Human Rights First’s Public Comment on the Biden Administration’s Proposed Asylum Ban

Human Rights First Comment on Department of Homeland Security & Department of Justice, “Circumvention of Lawful Pathways,” 88 FR 11704

Human Rights First submits these comments in response to the Department of Homeland Security (DHS) and the Department of Justice (DOJ) (collectively, the “agencies”) request for public comment regarding the Notice of Proposed Rulemaking (NPRM) published in the Federal Register on February 23, 2023.1

Overview of Comment

The agencies propose to implement a new rule (the “asylum ban”) at the southern border that would return to persecution refugees who qualify for asylum under U.S. law and leave others in limbo in the United States without permanent status, a pathway to citizenship, or the ability to reunite with their families. Human Rights First urges the agencies to withdraw the unlawful proposed rule in its entirety, rescind similar Trump administration bans, and take immediate steps to restore access to asylum and comply with U.S. law and treaty obligations.

The agencies request comments on whether the proposed rule would provide “a meaningful and realistic opportunity to seek protection.”2 It would not. The proposed rule would bar refugees from asylum based on their manner of entry into the United States and their transit through third countries, factors that do not relate to their persecution or fear of return. It would apply only to refugees who enter at the southwest border, the vast majority of whom are people of color. If the agencies proceed with this ban, it will illegally punish and ban refugees fleeing political, religious, race-based, gender-based, anti-LGBTQI+, and other persecution, including Black and Indigenous people, LGBTQI+ asylum seekers, women, children, and people with disabilities.
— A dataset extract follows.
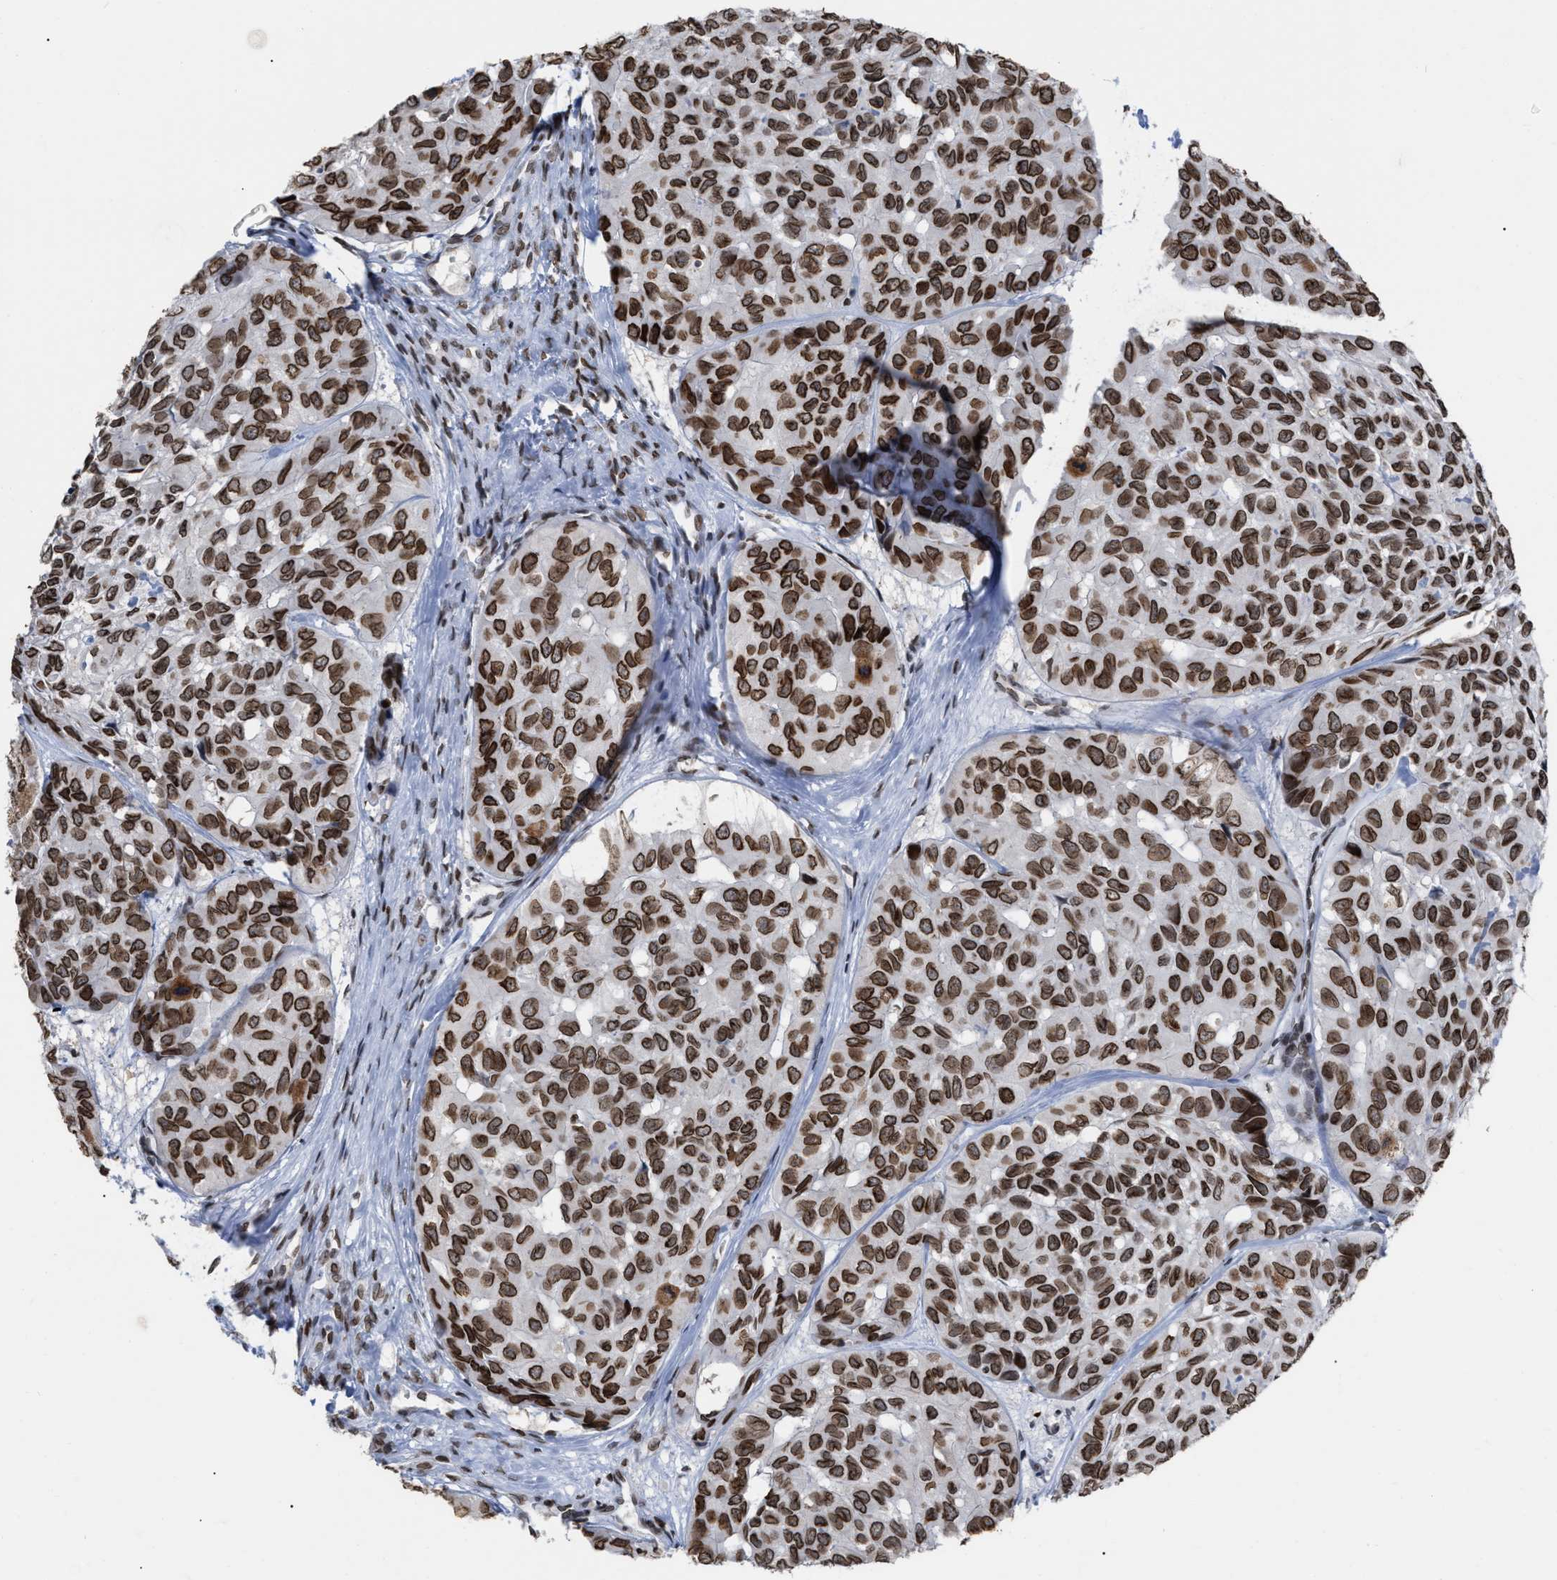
{"staining": {"intensity": "strong", "quantity": ">75%", "location": "cytoplasmic/membranous,nuclear"}, "tissue": "head and neck cancer", "cell_type": "Tumor cells", "image_type": "cancer", "snomed": [{"axis": "morphology", "description": "Adenocarcinoma, NOS"}, {"axis": "topography", "description": "Salivary gland, NOS"}, {"axis": "topography", "description": "Head-Neck"}], "caption": "Immunohistochemistry (IHC) (DAB) staining of human adenocarcinoma (head and neck) shows strong cytoplasmic/membranous and nuclear protein positivity in about >75% of tumor cells. Nuclei are stained in blue.", "gene": "TPR", "patient": {"sex": "female", "age": 76}}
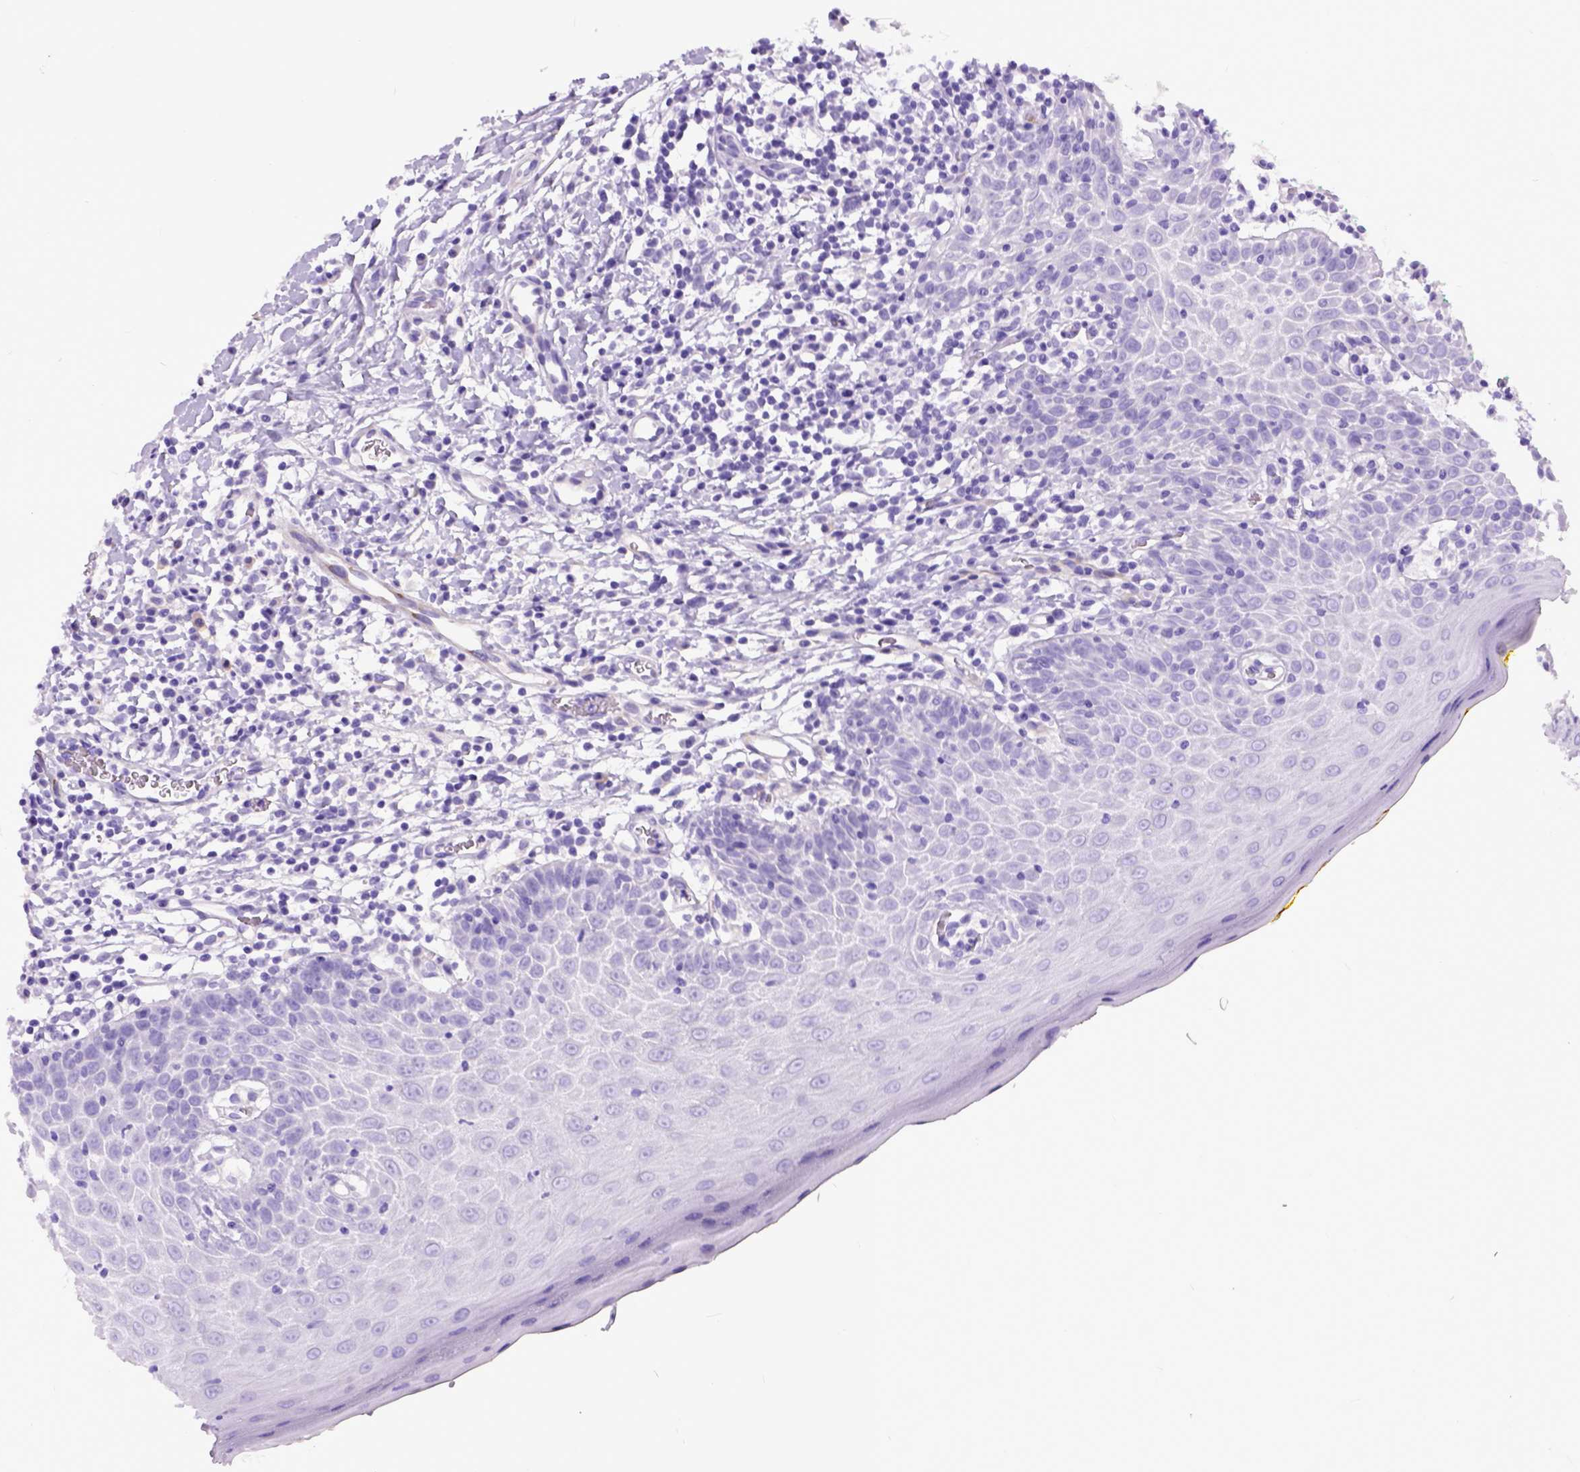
{"staining": {"intensity": "negative", "quantity": "none", "location": "none"}, "tissue": "oral mucosa", "cell_type": "Squamous epithelial cells", "image_type": "normal", "snomed": [{"axis": "morphology", "description": "Normal tissue, NOS"}, {"axis": "topography", "description": "Oral tissue"}, {"axis": "topography", "description": "Tounge, NOS"}], "caption": "DAB (3,3'-diaminobenzidine) immunohistochemical staining of normal oral mucosa reveals no significant positivity in squamous epithelial cells.", "gene": "IGF2", "patient": {"sex": "female", "age": 58}}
The agencies would apply the ban not only in full asylum adjudications but also in preliminary screenings at the border, which would result in mass deportations of refugees without a hearing.

As detailed in this comment, the proposed asylum ban would:

  • violate U.S. law and international law, including treaties binding on the United States;
  • improperly use safe pathways to deny access to asylum, undermine the Los AngelesDeclaration on Migration and Protection, and subvert refugee law globally whilediscouraging other countries from upholding asylum;
  • deny asylum to refugees who qualify for it under U.S. law;
  • return refugees to their countries of persecution or to dangers in Mexico and other unsafe transit countries, where refugees are targeted for bias-motivated attacks, torture, kidnappings, and other violence
  • circumvent the statutory credible fear standard and unjustly deprive many refugees of an asylum hearing;
  • inflict long-term or permanent family separation on refugees denied asylum due to the ban and left only with withholding of removal by depriving them of the ability to bring spouses and children stranded abroad to the United States;
  •  deprive refugees of citizenship and other benefits when they are denied asylum and afforded only withholding of removal;
  • disproportionately harm Black, Brown, and Indigenous asylum seekers;
  • build in nationality-based preferences that are contrary to refugee law by incorporating exceptions based on nationality-based parole policies;
  • unlawfully require asylum seekers to request protection in unsafe transit countries where they face persecution and a risk of refoulement, including LGBTQI+ asylum seekers, women, children, and people with disabilities;
  • codify DHS’s use of the deficient CBP One app as the only or primary method to seek asylum at the border, which would perpetuate inequities and add restrictions to — rather than maximize — asylum access at port of entry; and
  • add to the complexity and length of asylum adjudications (as have other barriers to asylum imposed over the years), exacerbating delays and backlogs.